The issue i am having is that i am attempting to do INTER BLOCK SYNCHRONIZATION, meaning i would like a global barrier where all threads in all blocks synchronize at. For testing purposes the code below is run with only 1 thread per block . When the following code is run on a GTX 480 with cuda 3.1 , the code deadlocks and the kernel never finishes ( WITHOUT THE MANUAL TIMEOUT). As seen below i added a manual timeout to examine what was going on.

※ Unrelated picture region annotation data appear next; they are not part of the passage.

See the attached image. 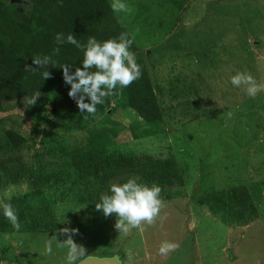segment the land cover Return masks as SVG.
Returning a JSON list of instances; mask_svg holds the SVG:
<instances>
[{
	"label": "rangeland",
	"instance_id": "1",
	"mask_svg": "<svg viewBox=\"0 0 264 264\" xmlns=\"http://www.w3.org/2000/svg\"><path fill=\"white\" fill-rule=\"evenodd\" d=\"M127 3L132 14L117 15L146 61L165 114L163 131L146 134L145 122L125 103H113L95 127L79 130L62 106L37 100L11 102L0 127L23 133L28 163L38 153L86 150L97 138L111 155L173 156L184 185L161 191L154 222L127 233L83 188L3 189L0 204L12 205L20 228L0 208V264H64L69 237L86 256L117 255L124 264H264V91L250 98L229 82L240 72L264 85V0ZM234 187L245 189L255 208L243 222L211 206ZM163 242L178 247L161 256Z\"/></svg>",
	"mask_w": 264,
	"mask_h": 264
},
{
	"label": "trees",
	"instance_id": "2",
	"mask_svg": "<svg viewBox=\"0 0 264 264\" xmlns=\"http://www.w3.org/2000/svg\"><path fill=\"white\" fill-rule=\"evenodd\" d=\"M69 34L84 45L89 37L97 41L115 39L129 33L109 0H0V114L12 110L11 102L31 98L39 93L40 104H59L79 130L96 126V119L112 109L113 103H125L145 122L146 134L163 131L165 114L140 48L134 41L130 48L140 65L141 76L128 87L114 90L94 114L81 113L74 99L68 96L70 86L63 80L62 66L74 72L81 66L83 50L55 37ZM59 48L58 53L54 49ZM50 56L55 67L26 71L36 57ZM50 77L43 79L42 72ZM95 71V69H92ZM28 141L18 129L0 127V191L20 183H29L34 190L54 184L83 188L93 204L108 194L111 184L128 179L161 191L184 185L183 172L173 156L157 158L150 154L120 153L111 155L97 138L86 150L71 154H35L28 163L23 158ZM211 206L225 212L234 222H243L255 212L250 194L234 187L218 196ZM113 215V214H111ZM1 222V221H0Z\"/></svg>",
	"mask_w": 264,
	"mask_h": 264
},
{
	"label": "clouds",
	"instance_id": "3",
	"mask_svg": "<svg viewBox=\"0 0 264 264\" xmlns=\"http://www.w3.org/2000/svg\"><path fill=\"white\" fill-rule=\"evenodd\" d=\"M110 7L113 13L125 16L133 12L127 0H110ZM55 40L57 44L67 42L83 50L81 66L76 67L74 72L67 66L61 67L64 83L70 86L68 96L75 100L81 113L94 114L96 106L102 105L105 98L114 94L115 89L126 88L141 76L140 65L130 51L133 39L128 33H121L117 38L105 41H97L94 37H89L84 45H81L72 34L63 37L58 33ZM58 52L59 48L54 49V53ZM32 65L35 67L28 65L25 70L45 69L48 65L55 67L50 56L36 57L32 60ZM42 77L49 78L50 73L43 71ZM229 82L250 98H255L259 92L264 91V85L258 84L247 73L237 72L230 77ZM38 97L39 93L31 98L24 97L23 103L26 106L35 105ZM160 192L161 189L156 184L148 186L130 178L122 184H111L108 194L101 196L96 209L102 211L106 217L115 214L116 228L120 232L127 233L131 229L139 228L142 223L151 225L154 222L162 207ZM0 208L4 218L18 231L20 224L16 210L10 203L0 204ZM62 231L68 232V229ZM62 244L67 248L64 264H86L87 256L82 246L74 243L71 237ZM177 247L174 243L163 242L158 253L166 256ZM46 251L51 253V247L49 246Z\"/></svg>",
	"mask_w": 264,
	"mask_h": 264
},
{
	"label": "water",
	"instance_id": "4",
	"mask_svg": "<svg viewBox=\"0 0 264 264\" xmlns=\"http://www.w3.org/2000/svg\"><path fill=\"white\" fill-rule=\"evenodd\" d=\"M86 264H124L120 256L113 255L109 257L87 256Z\"/></svg>",
	"mask_w": 264,
	"mask_h": 264
}]
</instances>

Here is the code i am working with
[codebox]
device int g_barrier;
device void g_sync(int blocks)
{
int oldVal,timer=0,tid = threadIdx.x;
if (tid==0)
{
oldVal=atomicAdd(&g_barrier,1);
printf(" %d",oldVal);
}
while(g_barrier!=blocks)
{
timer+=1;
if (timer==1000000)
break;
}
}
global void simple_kernel(int blocks)
{
int i;
int ub=4556;
for(i=0;i<ub;i++)
{
// EMPTY LOOP
}
g_barrier=0;
g_sync(blocks);
if(blockIdx.x==0)
{
printf("\n g_barrier: %d",g_barrier);
printf("\nend");
}
}
int main(int argc,char **argv)
{
int blocks;
printf("ENTER NUMBER OF BLOCKS: ");
scanf(“%d”,&blocks);
simple_kernel<<<blocks,1>>>(blocks);
cudaThreadExit();
printf(“\n”);
return 0;
}[/codebox]
The output of this code is as follows :
0 0 1 1 2 2 3 3 4 4 5 5 6 6 7 7 8 8 9 9 10 10 11 11 12 12 13 13 14 14 15 15 16 16 17 17 18 18 19 19 20 20 21 21 22 22 23 23 24 24 25 25 26 26 27 27 28 28 29 29 30 30 31 31 32 32 33 33 34 34 35 35 36 36 37 37 38 38 39 39 40 41 42 43 44 45 46 47 48 49 50 51 52 53 54 55 56 57 58 59
(output is sorted to show the issue)
More than one block returns the same “old value” when performing the atomicAdd which should not happen
please test with 100 blocks and 1 thread per block.This is actually a simple kernel i have created to isolate the problem i am having with my cuda program. Even though in this test kernel i can only reproduce the problem with 100 blocks , my cuda program exhibits similar behavior with varying number of blocks
I compile with the following options
nvcc -g -G -arch sm_20 -Xptxas -dlcm=cg
Also i run on a fermi card that DOES NOT have X running on it. The machine runs openSuSe 11.1 x84_64
the -dlcm=cg flag was to ensure that the g_barrier was not cached but it didnt make a difference
Could someone reproduce this problem ?
Also could anyone shed any light on what i am missing ??